On call for you

23 February 2004


Who you gonna call: The ISRT team is (from left) Margie Tainton, Rhiannon Thomas, Ottoline Clapham, Mary Hilton, Sue Kuyper and Andria Plos. (Absent: John Samuels, Ingrid Thomson and Susan Bourne.

Say hello to the nine members of UCT's new Immediate Support Response Team (or ISRTs if you like snappy acronyms), on call to help you in the event of a traumatic incident while at work. They're all volunteers from among your colleagues, having come forward following Monday Paper's call-up last year, on behalf of the HR's organisational health department.

The clan below is Mary Hilton (communication and development), Ingrid Thomson (libraries), Sue Kuyper (Avian Demography Unit), Margie Tainton (human resources), Rhiannon Thomas (law), Susan Bourne (science), John Samuels (obstetrics and gynaecology), Andria Plos (zoology) and Ottoline Clapham (human resources).

They have been trained to act as UCT's first line of support for staff should there be a traumatic incident at work.
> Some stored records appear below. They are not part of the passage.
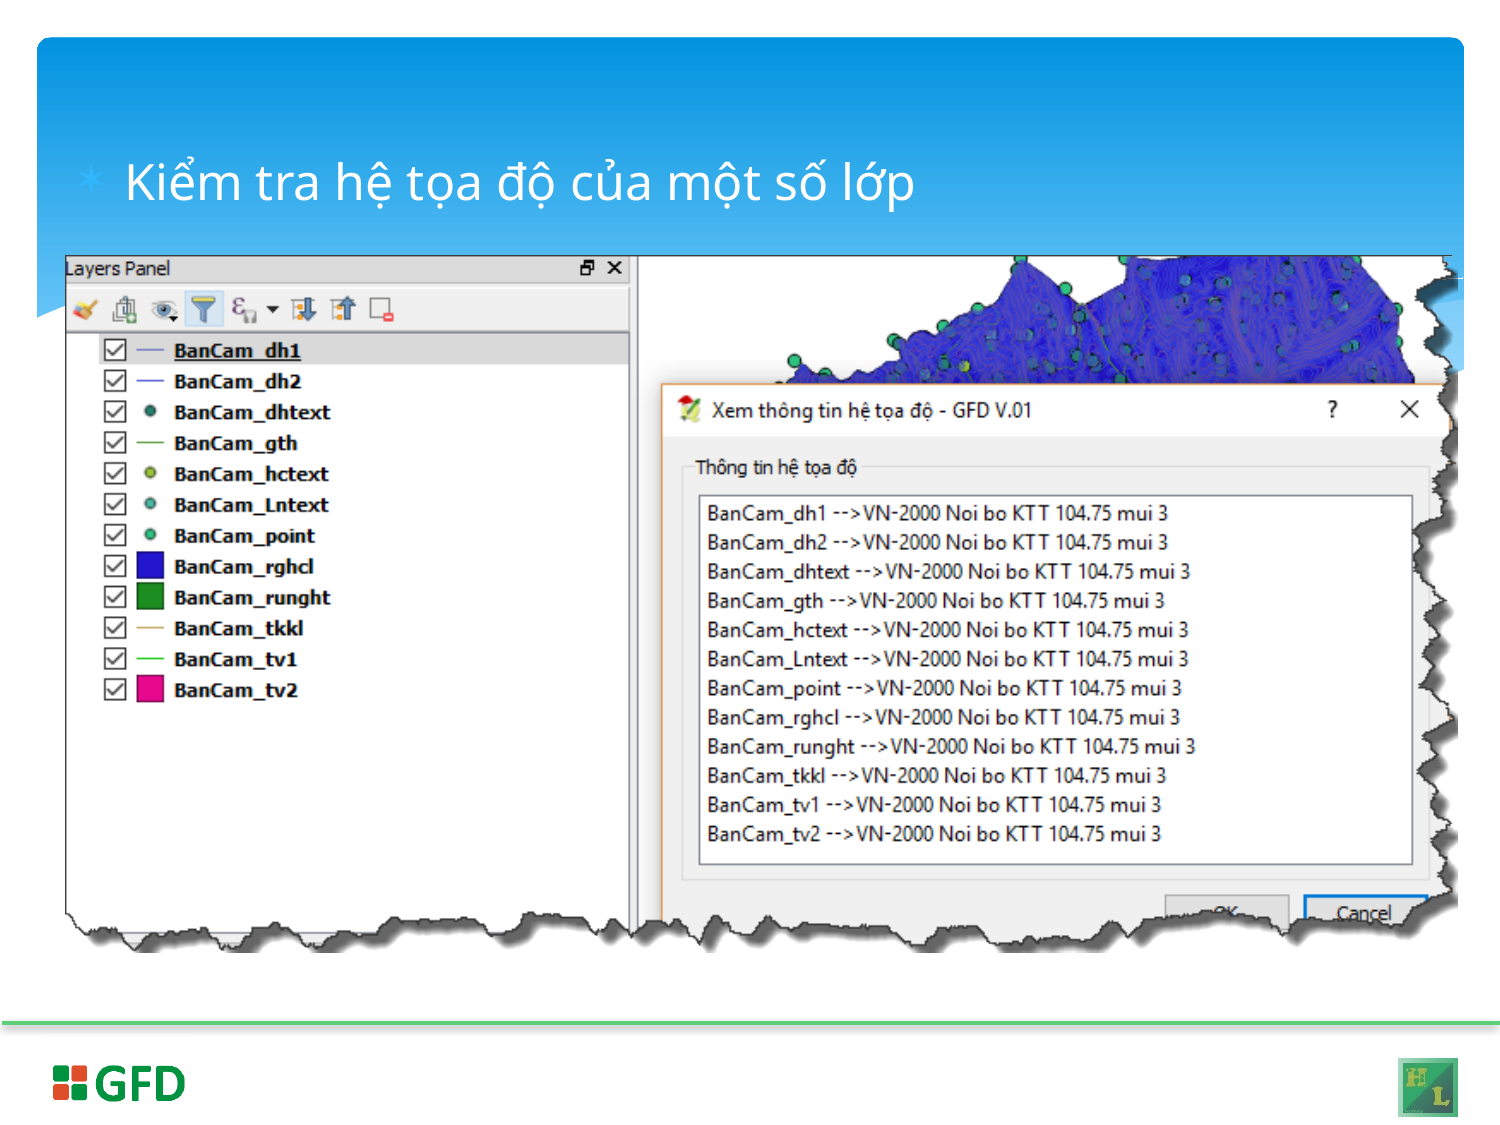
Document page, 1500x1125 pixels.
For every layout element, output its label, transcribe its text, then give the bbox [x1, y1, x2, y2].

picture [40, 1037, 195, 1125]
list Kiểm tra hệ tọa độ của một số lớp [64, 142, 1280, 254]
picture [64, 255, 1458, 953]
picture [1397, 1057, 1458, 1117]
Staffers may find themselves victims of serious injury, assault, hijack, a hostage situation, suicide or suicide attempt, shooting or rape on campus, or even witnesses to traumatic incidents here. The ISRT team are the folk who will be called in immediately to "contain and support" the victim (or victims) and assist until professional services arrive (ambulance service, professional trauma counsellor, hostage or suicide negotiators, South African Police Services, etc.)

Once the necessary documentation required for the Compensation for Occupational Injuries and Diseases Act 30 of 1993 (COIDA, or the old Workers Compensation Act) and the official activities have been completed, these colleagues will accompany victims home or to a safe haven and will be on call to them, providing support until the case has been closed.

You could call them lay counsellors. Like Mary Hilton, they all fit the bill in terms of caring, calm and collected people.

"When I worked in students recruitment I did a lot of counselling," Hilton said. "This offered me an opportunity to develop new skills in helping people, skills which were consolidated in the post-trauma support course that we have all recently attended."

The team's establishment underpins UCT's commitment to enhance our working lives and to provide appropriate health benefits, all part of the Vision 2000 statement. Their formation also brings UCT in line with COIDA requirements.

But please note that the Immediate Support Response Team will act only on instruction from Campus Protection Services.